• _The input_
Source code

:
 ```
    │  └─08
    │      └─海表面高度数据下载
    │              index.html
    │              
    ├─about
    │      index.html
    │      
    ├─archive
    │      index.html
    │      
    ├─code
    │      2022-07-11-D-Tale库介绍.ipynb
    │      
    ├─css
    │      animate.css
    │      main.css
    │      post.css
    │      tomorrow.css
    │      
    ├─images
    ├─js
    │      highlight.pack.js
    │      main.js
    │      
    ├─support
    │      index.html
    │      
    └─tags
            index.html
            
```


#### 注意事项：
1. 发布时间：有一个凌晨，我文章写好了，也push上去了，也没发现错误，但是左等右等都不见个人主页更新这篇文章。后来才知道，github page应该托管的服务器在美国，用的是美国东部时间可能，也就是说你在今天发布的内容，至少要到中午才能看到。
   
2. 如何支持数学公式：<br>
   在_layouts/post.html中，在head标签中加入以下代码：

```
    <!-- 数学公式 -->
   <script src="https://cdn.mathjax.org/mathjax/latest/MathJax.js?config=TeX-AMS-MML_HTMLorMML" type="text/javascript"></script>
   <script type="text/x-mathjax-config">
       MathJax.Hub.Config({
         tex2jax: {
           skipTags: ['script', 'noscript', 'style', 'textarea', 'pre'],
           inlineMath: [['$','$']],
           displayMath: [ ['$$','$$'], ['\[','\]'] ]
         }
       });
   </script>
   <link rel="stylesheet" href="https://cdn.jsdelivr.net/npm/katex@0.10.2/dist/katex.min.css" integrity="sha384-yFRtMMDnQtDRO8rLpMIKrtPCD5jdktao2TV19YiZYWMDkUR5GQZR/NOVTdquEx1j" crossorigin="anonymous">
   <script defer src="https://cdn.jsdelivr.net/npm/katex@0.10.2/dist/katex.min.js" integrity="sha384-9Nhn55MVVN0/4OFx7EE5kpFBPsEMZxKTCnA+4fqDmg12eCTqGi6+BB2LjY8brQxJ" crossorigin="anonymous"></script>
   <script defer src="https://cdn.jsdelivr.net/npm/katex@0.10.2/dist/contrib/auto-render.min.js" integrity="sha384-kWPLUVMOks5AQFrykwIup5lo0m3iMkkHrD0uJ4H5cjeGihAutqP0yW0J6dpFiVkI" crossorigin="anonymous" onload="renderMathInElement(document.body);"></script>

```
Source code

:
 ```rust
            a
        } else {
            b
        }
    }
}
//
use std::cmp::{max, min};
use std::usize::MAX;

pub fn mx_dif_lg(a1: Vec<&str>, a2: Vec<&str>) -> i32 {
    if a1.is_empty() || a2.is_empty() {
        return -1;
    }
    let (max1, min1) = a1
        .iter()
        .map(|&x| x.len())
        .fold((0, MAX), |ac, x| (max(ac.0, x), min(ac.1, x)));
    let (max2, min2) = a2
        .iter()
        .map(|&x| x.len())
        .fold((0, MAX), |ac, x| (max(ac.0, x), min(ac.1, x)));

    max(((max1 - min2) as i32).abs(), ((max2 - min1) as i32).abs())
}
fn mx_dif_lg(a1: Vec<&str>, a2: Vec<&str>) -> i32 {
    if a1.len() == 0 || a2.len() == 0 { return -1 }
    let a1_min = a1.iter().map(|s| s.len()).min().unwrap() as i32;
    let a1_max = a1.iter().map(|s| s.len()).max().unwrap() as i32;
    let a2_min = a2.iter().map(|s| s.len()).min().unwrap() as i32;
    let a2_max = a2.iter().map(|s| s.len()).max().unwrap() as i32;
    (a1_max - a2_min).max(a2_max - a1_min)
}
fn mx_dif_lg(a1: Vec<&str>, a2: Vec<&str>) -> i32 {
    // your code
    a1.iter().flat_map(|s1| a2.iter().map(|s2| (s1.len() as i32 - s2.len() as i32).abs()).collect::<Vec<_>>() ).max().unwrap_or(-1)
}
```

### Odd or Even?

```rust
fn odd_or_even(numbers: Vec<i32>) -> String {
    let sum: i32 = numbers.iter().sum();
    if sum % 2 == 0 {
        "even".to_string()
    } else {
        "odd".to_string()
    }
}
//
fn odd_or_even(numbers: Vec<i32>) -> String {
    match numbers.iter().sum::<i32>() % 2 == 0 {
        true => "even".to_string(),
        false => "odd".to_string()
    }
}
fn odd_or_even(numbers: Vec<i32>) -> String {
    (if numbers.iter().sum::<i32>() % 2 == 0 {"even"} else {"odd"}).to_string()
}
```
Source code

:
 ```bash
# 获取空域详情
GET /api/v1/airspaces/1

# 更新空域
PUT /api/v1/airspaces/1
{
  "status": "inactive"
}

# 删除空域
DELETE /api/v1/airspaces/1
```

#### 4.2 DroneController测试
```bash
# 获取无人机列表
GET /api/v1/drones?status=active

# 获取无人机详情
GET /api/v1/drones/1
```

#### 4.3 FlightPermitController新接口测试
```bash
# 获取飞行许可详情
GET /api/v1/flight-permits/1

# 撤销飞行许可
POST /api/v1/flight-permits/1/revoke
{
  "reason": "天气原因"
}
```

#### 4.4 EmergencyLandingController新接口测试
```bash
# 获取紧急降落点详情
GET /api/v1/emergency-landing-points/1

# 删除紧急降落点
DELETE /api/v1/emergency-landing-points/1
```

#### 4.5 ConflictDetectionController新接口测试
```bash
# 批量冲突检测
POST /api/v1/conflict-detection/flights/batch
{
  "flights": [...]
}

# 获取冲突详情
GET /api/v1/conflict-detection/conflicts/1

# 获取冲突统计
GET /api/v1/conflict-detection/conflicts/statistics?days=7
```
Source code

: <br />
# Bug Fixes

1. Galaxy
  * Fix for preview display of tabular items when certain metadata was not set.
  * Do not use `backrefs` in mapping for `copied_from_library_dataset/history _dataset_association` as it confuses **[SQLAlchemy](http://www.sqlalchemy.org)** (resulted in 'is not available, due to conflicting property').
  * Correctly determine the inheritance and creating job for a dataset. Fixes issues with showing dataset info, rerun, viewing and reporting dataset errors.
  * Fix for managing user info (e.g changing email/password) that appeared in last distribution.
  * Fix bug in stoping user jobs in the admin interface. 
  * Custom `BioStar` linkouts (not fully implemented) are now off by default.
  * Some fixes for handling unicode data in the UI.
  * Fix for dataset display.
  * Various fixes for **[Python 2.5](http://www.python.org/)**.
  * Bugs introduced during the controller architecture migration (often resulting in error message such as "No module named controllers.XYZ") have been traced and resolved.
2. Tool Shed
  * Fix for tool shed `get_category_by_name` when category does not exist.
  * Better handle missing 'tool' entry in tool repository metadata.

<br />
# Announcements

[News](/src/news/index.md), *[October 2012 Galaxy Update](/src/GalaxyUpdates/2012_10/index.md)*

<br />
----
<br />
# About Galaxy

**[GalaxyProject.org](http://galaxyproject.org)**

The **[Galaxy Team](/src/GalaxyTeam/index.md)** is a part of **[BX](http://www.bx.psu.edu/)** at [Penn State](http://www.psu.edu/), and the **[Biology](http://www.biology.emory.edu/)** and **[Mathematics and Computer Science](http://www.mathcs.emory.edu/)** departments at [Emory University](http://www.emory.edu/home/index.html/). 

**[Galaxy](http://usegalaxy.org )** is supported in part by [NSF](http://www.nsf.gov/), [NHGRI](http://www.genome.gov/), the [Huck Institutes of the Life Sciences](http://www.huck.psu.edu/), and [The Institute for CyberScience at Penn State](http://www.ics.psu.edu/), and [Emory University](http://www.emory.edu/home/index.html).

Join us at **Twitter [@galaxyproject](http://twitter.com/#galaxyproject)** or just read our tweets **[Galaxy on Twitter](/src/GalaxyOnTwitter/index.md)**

• _Work required_
Would you transcribe the entries above exactly as they appear?

• _Solution to this exercise_
Source code

:
 ```
    │  └─08
    │      └─海表面高度数据下载
    │              index.html
    │              
    ├─about
    │      index.html
    │      
    ├─archive
    │      index.html
    │      
    ├─code
    │      2022-07-11-D-Tale库介绍.ipynb
    │      
    ├─css
    │      animate.css
    │      main.css
    │      post.css
    │      tomorrow.css
    │      
    ├─images
    ├─js
    │      highlight.pack.js
    │      main.js
    │      
    ├─support
    │      index.html
    │      
    └─tags
            index.html
            
```


#### 注意事项：
1. 发布时间：有一个凌晨，我文章写好了，也push上去了，也没发现错误，但是左等右等都不见个人主页更新这篇文章。后来才知道，github page应该托管的服务器在美国，用的是美国东部时间可能，也就是说你在今天发布的内容，至少要到中午才能看到。
   
2. 如何支持数学公式：<br>
   在_layouts/post.html中，在head标签中加入以下代码：

```
    <!-- 数学公式 -->
   <script src="https://cdn.mathjax.org/mathjax/latest/MathJax.js?config=TeX-AMS-MML_HTMLorMML" type="text/javascript"></script>
   <script type="text/x-mathjax-config">
       MathJax.Hub.Config({
         tex2jax: {
           skipTags: ['script', 'noscript', 'style', 'textarea', 'pre'],
           inlineMath: [['$','$']],
           displayMath: [ ['$$','$$'], ['\[','\]'] ]
         }
       });
   </script>
   <link rel="stylesheet" href="https://cdn.jsdelivr.net/npm/katex@0.10.2/dist/katex.min.css" integrity="sha384-yFRtMMDnQtDRO8rLpMIKrtPCD5jdktao2TV19YiZYWMDkUR5GQZR/NOVTdquEx1j" crossorigin="anonymous">
   <script defer src="https://cdn.jsdelivr.net/npm/katex@0.10.2/dist/katex.min.js" integrity="sha384-9Nhn55MVVN0/4OFx7EE5kpFBPsEMZxKTCnA+4fqDmg12eCTqGi6+BB2LjY8brQxJ" crossorigin="anonymous"></script>
   <script defer src="https://cdn.jsdelivr.net/npm/katex@0.10.2/dist/contrib/auto-render.min.js" integrity="sha384-kWPLUVMOks5AQFrykwIup5lo0m3iMkkHrD0uJ4H5cjeGihAutqP0yW0J6dpFiVkI" crossorigin="anonymous" onload="renderMathInElement(document.body);"></script>

```
Source code

:
 ```rust
            a
        } else {
            b
        }
    }
}
//
use std::cmp::{max, min};
use std::usize::MAX;

pub fn mx_dif_lg(a1: Vec<&str>, a2: Vec<&str>) -> i32 {
    if a1.is_empty() || a2.is_empty() {
        return -1;
    }
    let (max1, min1) = a1
        .iter()
        .map(|&x| x.len())
        .fold((0, MAX), |ac, x| (max(ac.0, x), min(ac.1, x)));
    let (max2, min2) = a2
        .iter()
        .map(|&x| x.len())
        .fold((0, MAX), |ac, x| (max(ac.0, x), min(ac.1, x)));

    max(((max1 - min2) as i32).abs(), ((max2 - min1) as i32).abs())
}
fn mx_dif_lg(a1: Vec<&str>, a2: Vec<&str>) -> i32 {
    if a1.len() == 0 || a2.len() == 0 { return -1 }
    let a1_min = a1.iter().map(|s| s.len()).min().unwrap() as i32;
    let a1_max = a1.iter().map(|s| s.len()).max().unwrap() as i32;
    let a2_min = a2.iter().map(|s| s.len()).min().unwrap() as i32;
    let a2_max = a2.iter().map(|s| s.len()).max().unwrap() as i32;
    (a1_max - a2_min).max(a2_max - a1_min)
}
fn mx_dif_lg(a1: Vec<&str>, a2: Vec<&str>) -> i32 {
    // your code
    a1.iter().flat_map(|s1| a2.iter().map(|s2| (s1.len() as i32 - s2.len() as i32).abs()).collect::<Vec<_>>() ).max().unwrap_or(-1)
}
```

### Odd or Even?

```rust
fn odd_or_even(numbers: Vec<i32>) -> String {
    let sum: i32 = numbers.iter().sum();
    if sum % 2 == 0 {
        "even".to_string()
    } else {
        "odd".to_string()
    }
}
//
fn odd_or_even(numbers: Vec<i32>) -> String {
    match numbers.iter().sum::<i32>() % 2 == 0 {
        true => "even".to_string(),
        false => "odd".to_string()
    }
}
fn odd_or_even(numbers: Vec<i32>) -> String {
    (if numbers.iter().sum::<i32>() % 2 == 0 {"even"} else {"odd"}).to_string()
}
```
Source code

:
 ```bash
# 获取空域详情
GET /api/v1/airspaces/1

# 更新空域
PUT /api/v1/airspaces/1
{
  "status": "inactive"
}

# 删除空域
DELETE /api/v1/airspaces/1
```

#### 4.2 DroneController测试
```bash
# 获取无人机列表
GET /api/v1/drones?status=active

# 获取无人机详情
GET /api/v1/drones/1
```

#### 4.3 FlightPermitController新接口测试
```bash
# 获取飞行许可详情
GET /api/v1/flight-permits/1

# 撤销飞行许可
POST /api/v1/flight-permits/1/revoke
{
  "reason": "天气原因"
}
```

#### 4.4 EmergencyLandingController新接口测试
```bash
# 获取紧急降落点详情
GET /api/v1/emergency-landing-points/1

# 删除紧急降落点
DELETE /api/v1/emergency-landing-points/1
```

#### 4.5 ConflictDetectionController新接口测试
```bash
# 批量冲突检测
POST /api/v1/conflict-detection/flights/batch
{
  "flights": [...]
}

# 获取冲突详情
GET /api/v1/conflict-detection/conflicts/1

# 获取冲突统计
GET /api/v1/conflict-detection/conflicts/statistics?days=7
```
Source code

: <br />
# Bug Fixes

1. Galaxy
  * Fix for preview display of tabular items when certain metadata was not set.
  * Do not use `backrefs` in mapping for `copied_from_library_dataset/history _dataset_association` as it confuses **[SQLAlchemy](http://www.sqlalchemy.org)** (resulted in 'is not available, due to conflicting property').
  * Correctly determine the inheritance and creating job for a dataset. Fixes issues with showing dataset info, rerun, viewing and reporting dataset errors.
  * Fix for managing user info (e.g changing email/password) that appeared in last distribution.
  * Fix bug in stoping user jobs in the admin interface. 
  * Custom `BioStar` linkouts (not fully implemented) are now off by default.
  * Some fixes for handling unicode data in the UI.
  * Fix for dataset display.
  * Various fixes for **[Python 2.5](http://www.python.org/)**.
  * Bugs introduced during the controller architecture migration (often resulting in error message such as "No module named controllers.XYZ") have been traced and resolved.
2. Tool Shed
  * Fix for tool shed `get_category_by_name` when category does not exist.
  * Better handle missing 'tool' entry in tool repository metadata.

<br />
# Announcements

[News](/src/news/index.md), *[October 2012 Galaxy Update](/src/GalaxyUpdates/2012_10/index.md)*

<br />
----
<br />
# About Galaxy

**[GalaxyProject.org](http://galaxyproject.org)**

The **[Galaxy Team](/src/GalaxyTeam/index.md)** is a part of **[BX](http://www.bx.psu.edu/)** at [Penn State](http://www.psu.edu/), and the **[Biology](http://www.biology.emory.edu/)** and **[Mathematics and Computer Science](http://www.mathcs.emory.edu/)** departments at [Emory University](http://www.emory.edu/home/index.html/). 

**[Galaxy](http://usegalaxy.org )** is supported in part by [NSF](http://www.nsf.gov/), [NHGRI](http://www.genome.gov/), the [Huck Institutes of the Life Sciences](http://www.huck.psu.edu/), and [The Institute for CyberScience at Penn State](http://www.ics.psu.edu/), and [Emory University](http://www.emory.edu/home/index.html).

Join us at **Twitter [@galaxyproject](http://twitter.com/#galaxyproject)** or just read our tweets **[Galaxy on Twitter](/src/GalaxyOnTwitter/index.md)**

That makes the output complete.